== Segment start ==

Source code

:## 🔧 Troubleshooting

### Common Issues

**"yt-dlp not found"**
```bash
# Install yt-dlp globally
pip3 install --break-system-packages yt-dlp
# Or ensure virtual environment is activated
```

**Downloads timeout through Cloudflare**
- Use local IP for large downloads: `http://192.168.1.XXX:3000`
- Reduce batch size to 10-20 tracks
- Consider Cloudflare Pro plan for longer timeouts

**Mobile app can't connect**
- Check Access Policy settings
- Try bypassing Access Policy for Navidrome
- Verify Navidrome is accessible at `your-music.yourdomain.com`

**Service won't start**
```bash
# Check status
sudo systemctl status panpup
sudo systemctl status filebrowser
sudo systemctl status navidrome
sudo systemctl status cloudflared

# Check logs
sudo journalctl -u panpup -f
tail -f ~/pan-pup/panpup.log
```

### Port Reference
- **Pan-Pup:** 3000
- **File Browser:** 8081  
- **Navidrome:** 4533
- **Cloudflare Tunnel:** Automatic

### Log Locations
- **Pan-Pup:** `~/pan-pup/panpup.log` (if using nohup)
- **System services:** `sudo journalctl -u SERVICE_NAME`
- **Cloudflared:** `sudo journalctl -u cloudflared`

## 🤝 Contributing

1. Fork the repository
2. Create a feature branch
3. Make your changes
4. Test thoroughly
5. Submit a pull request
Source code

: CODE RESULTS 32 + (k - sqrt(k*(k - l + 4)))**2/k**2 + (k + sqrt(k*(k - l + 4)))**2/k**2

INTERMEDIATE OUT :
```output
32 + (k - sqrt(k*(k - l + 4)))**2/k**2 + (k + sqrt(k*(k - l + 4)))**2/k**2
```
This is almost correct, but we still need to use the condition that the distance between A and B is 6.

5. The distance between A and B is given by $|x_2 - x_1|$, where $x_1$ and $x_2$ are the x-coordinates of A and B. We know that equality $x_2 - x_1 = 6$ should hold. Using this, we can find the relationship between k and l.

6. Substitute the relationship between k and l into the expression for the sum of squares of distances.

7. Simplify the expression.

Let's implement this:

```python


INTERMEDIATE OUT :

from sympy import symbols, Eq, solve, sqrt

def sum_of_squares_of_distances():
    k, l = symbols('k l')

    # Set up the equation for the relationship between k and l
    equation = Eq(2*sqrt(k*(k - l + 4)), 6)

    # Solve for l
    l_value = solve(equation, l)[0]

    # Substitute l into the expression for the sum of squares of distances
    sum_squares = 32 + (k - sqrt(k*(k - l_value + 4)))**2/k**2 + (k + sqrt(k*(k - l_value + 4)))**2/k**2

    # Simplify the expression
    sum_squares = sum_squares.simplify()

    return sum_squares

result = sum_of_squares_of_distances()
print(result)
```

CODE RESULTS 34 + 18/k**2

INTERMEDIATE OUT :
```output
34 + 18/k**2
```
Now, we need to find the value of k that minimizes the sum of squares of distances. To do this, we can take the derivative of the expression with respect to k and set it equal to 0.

== Segment end ==

# The problem
Output nothing but the number of lines in the data containing the string "expression".

# Reply to the exercise
5